→ **RECORDS SHOWN**
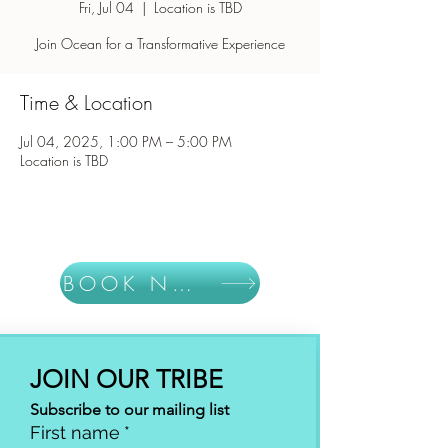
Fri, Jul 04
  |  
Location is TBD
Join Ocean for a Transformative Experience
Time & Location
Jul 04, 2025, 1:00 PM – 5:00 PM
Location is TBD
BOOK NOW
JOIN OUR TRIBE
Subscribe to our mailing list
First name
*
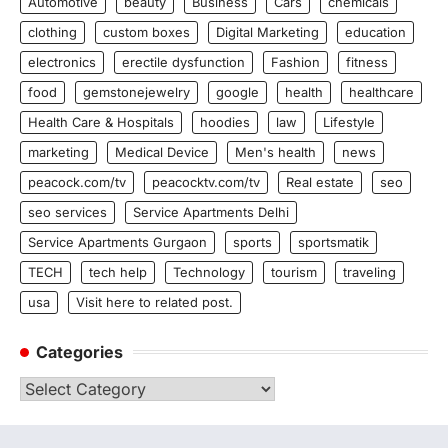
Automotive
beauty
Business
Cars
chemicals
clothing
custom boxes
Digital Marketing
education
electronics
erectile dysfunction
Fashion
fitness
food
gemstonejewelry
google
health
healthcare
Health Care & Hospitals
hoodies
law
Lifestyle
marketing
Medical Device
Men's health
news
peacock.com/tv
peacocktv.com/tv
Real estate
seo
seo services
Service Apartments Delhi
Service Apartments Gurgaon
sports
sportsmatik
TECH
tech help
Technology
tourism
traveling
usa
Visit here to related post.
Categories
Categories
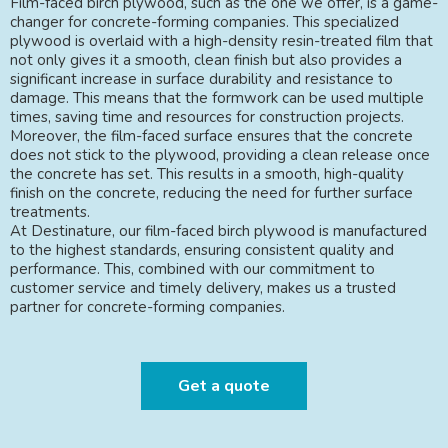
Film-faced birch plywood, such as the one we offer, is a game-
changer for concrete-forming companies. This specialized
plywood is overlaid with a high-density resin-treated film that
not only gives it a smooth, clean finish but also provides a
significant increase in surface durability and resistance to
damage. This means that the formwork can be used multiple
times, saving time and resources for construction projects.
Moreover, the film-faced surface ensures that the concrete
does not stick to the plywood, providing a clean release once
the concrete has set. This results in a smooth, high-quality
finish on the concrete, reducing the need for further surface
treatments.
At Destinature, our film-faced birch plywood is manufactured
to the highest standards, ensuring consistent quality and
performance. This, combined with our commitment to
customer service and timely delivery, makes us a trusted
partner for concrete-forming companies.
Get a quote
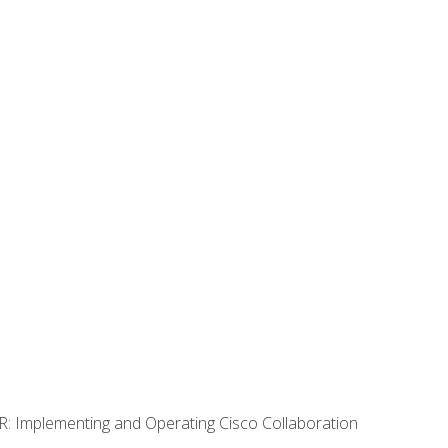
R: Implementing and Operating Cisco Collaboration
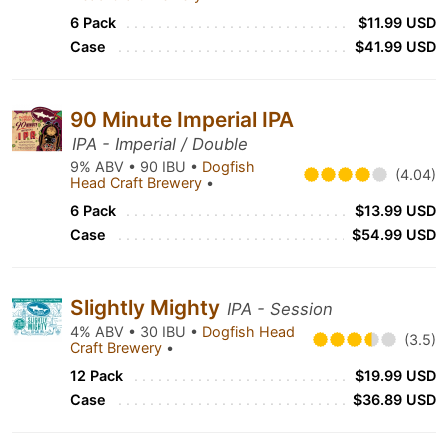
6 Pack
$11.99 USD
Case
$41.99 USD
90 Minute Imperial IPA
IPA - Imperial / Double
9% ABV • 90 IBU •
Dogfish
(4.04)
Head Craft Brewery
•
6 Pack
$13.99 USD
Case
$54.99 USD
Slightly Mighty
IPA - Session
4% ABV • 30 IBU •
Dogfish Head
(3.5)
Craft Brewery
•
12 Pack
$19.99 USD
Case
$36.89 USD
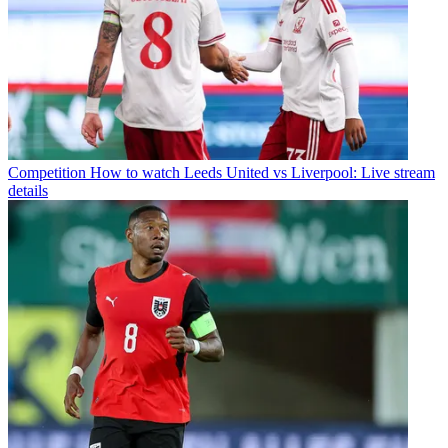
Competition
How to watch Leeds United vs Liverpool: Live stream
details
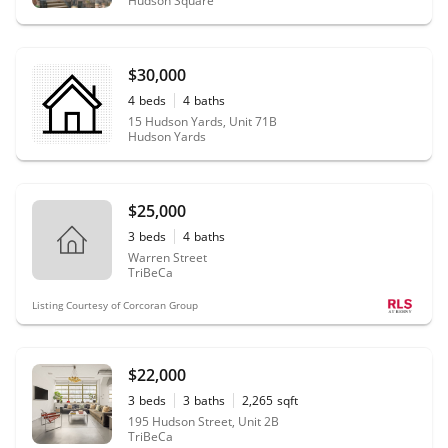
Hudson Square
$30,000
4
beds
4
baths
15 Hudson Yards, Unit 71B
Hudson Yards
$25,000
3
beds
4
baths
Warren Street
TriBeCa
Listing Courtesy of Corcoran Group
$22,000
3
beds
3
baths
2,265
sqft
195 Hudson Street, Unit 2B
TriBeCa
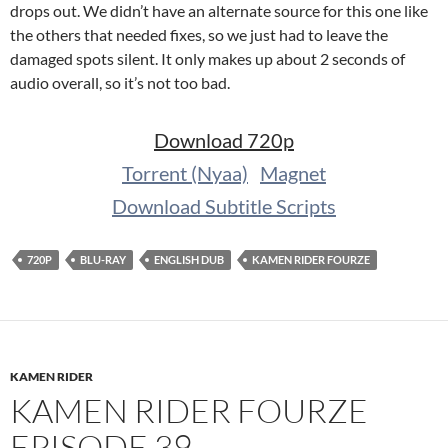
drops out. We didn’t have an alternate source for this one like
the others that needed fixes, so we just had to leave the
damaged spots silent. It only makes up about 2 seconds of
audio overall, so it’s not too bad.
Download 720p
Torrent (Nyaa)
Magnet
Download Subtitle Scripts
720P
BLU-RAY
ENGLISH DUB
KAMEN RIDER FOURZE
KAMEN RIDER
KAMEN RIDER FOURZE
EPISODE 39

→ **WHAT IS REQUIRED**
Please tally how many lines of the material above contain the word "concrete", and reply with that number alone.

→ **OUTPUT FOR THIS TASK**
5